UMass-BioNLP at MEDIQA-M3G 2024: DermPrompt -- A Systematic Exploration of Prompt Engineering with GPT-4V for Dermatological Diagnosis
This work aims to improve diagnostic workflows and patient care in dermatology by providing a scalable and accurate tool, though it is incremental as it builds on existing models and methods.
The paper tackled the problem of diagnosing clinical dermatology cases by integrating large multimodal models, specifically GPT-4V, and achieved an 85% accuracy in retrieving correct skin conditions using images and patient histories.
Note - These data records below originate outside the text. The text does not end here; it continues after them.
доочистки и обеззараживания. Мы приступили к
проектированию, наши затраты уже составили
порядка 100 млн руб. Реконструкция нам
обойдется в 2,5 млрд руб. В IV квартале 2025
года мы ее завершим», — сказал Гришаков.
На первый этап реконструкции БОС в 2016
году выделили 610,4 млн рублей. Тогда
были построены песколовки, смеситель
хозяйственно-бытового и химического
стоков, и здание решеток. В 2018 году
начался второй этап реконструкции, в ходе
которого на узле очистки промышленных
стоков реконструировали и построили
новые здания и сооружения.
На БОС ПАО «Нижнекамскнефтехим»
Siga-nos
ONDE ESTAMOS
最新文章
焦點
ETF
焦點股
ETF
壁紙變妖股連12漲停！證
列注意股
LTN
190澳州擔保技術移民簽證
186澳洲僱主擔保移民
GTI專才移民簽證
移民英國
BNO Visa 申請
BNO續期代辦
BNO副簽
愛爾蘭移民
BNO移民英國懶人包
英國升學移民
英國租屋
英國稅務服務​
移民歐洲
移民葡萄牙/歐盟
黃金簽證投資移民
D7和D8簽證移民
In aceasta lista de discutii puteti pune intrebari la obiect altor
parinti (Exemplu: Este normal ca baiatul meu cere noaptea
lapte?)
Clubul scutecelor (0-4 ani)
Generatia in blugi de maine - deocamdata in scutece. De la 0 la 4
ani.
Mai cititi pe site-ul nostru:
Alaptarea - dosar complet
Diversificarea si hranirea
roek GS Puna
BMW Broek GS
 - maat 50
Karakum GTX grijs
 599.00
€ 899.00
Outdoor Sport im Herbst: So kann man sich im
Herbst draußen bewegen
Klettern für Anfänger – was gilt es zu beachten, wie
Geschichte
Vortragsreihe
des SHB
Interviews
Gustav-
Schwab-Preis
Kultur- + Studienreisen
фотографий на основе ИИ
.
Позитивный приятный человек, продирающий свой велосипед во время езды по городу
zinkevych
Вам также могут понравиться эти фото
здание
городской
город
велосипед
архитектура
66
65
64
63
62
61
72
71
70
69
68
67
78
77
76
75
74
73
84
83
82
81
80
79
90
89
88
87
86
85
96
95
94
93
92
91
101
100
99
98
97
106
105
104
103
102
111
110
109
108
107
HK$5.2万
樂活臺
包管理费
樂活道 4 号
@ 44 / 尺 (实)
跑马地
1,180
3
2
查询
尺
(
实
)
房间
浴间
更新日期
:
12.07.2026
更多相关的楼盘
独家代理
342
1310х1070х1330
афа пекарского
This paper presents our team's participation in the MEDIQA-ClinicalNLP2024 shared task B. We present a novel approach to diagnosing clinical dermatology cases by integrating large multimodal models, specifically leveraging the capabilities of GPT-4V under a retriever and a re-ranker framework. Our investigation reveals that GPT-4V, when used as a retrieval agent, can accurately retrieve the correct skin condition 85% of the time using dermatological images and brief patient histories. Additionally, we empirically show that Naive Chain-of-Thought (CoT) works well for retrieval while Medical Guidelines Grounded CoT is required for accurate dermatological diagnosis. Further, we introduce a Multi-Agent Conversation (MAC) framework and show its superior performance and potential over the best CoT strategy. The experiments suggest that using naive CoT for retrieval and multi-agent conversation for critique-based diagnosis, GPT-4V can lead to an early and accurate diagnosis of dermatological conditions. The implications of this work extend to improving diagnostic workflows, supporting dermatological education, and enhancing patient care by providing a scalable, accessible, and accurate diagnostic tool.